Uganda Development Bank (UDB) has announced a profit of Shs 6 billion realized in the last financial year.
According to news on local radio stations, UDB disbursed loans worth about Shs 90 billion last year and received Shs 30 billion in repayment. This, according to its chief executive officer Patricia Ojangole, is good performance, considering its recent annual loan repayment of about Shs 3.5 billion.
While the achievement is worth celebrating, the figures point to a bigger structural problem with our economy. Big because how can the only nation’s development bank celebrate disbursement of just Shs 90 billion?
The government, through finance minister Matia Kasaija, promised last year to capitalize UDB with another Shs 50 billion.
Scandalous as it was, I am told this little money is yet to be availed to the bank to bring the total capitalization to Shs 150 billion. The target, I hear, is to hit Shs 500 billion. I have used UDB to help readers of this column understand why our economy is on its knees.
A report of the parliamentary committee on National Economy, chaired by Syda Bbumba, reveals the obvious. “Findings from interviews indicate that majority of people suffered lack of credit, especially those making a living from agriculture.
“There is need for Uganda to explore alternative banking institutions that can meet the financial needs of majority of people, especially those that are engaged in production of goods and service,” reads part of the report discussed in parliament last week.
And the sectors such as agriculture, tourism, oil and gas which the report highlights are exactly what UDB wants to finance, but it lacks capital.
And I know Kasaija will tell you that we don’t have enough money. While it is true, trouble is that the little collected from the public (taxes) is grossly abused by our dear leaders, especially the head of state.
Imagine for the last six years, Mr Museveni who is the de facto minister of Finance, has been allocating himself Shs 97 billion for donations. This money is part of the State House budget which averages to about Shs 250 billion annually.
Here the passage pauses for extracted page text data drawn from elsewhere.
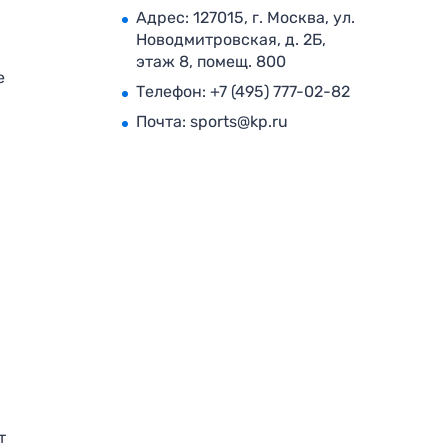
Адрес: 127015, г. Москва, ул.
Новодмитровская, д. 2Б,
этаж 8, помещ. 800
е
Телефон:
+7 (495) 777-02-82
Почта:
sports@kp.ru
т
The conduct and attitude of our revolutionary leader is the source and mother of all our problems as a country. Giving UDB Shs 50 billion was one of the highlights of the 2017/18 budget. And giving Mr Museveni Shs 97 billion for donation was not even mentioned on budget day.
While Museveni gets Shs 97 billion for donations, UDB gets Shs 50 billion which is either never paid or delayed. Museveni has already finished the money, and has presented a request for supplementary budget to parliament.
In the last six years, Museveni has spent Shs 582 billion on donations alone. The money to capitalize UDB has not reached Shs 150 billion.
The bank is supposed to offer long-term loans at a lower interest rate to grow the economy. And it is not that Mr Museveni doesn’t know these things. He does, but has been overcome by the appetite for power. He sleeps, dreams and wakes up thinking about staying in State House till death.
Next year, he wants every user of mobile money and social media taxed. He wants to raise about Shs 300 billion from both these sources. And what will he use the money on?
The Electoral Commission has submitted a budget of Shs 263 billion for a referendum to ask Ugandans to increase the term of the president from five to seven years.
And as all these things are happening, the parliamentary committee on National Economy reports that agriculture, forestry and fishing sectors, which employ majority of Ugandans, are declining.
The combined growth of these three sectors in 2016/17 was 1.3 per cent, yet our population is growing at more than three per cent every year. It is the reason majority of young people are restless because of lack of employment. And the solution from the head of state is to buy some of them motorcycles (boda bodas).
And things can only get worse. The amount of money our dear leader needs to rent support is astronomical, and this economy can no longer produce it because of his many years of mismanagement.
I have already shared with you the amount of money he spent procuring the removal of age limits. And he is still paying because each of the 317 MPs has received only Shs 140 million, yet the deal was Shs 200 million plus two years’ extension in parliament.
You remember the amount he spent on fighting Amama Mbabazi. MPs then received Shs 150 million each as a bribe not to support Mbabazi.
That is the money he periodically needs to rent support in parliament. Folks, let us brace ourselves for the worst unless we join the struggle to get rid of this man.
The author is Kira municipality MP and opposition chief whip in parliament.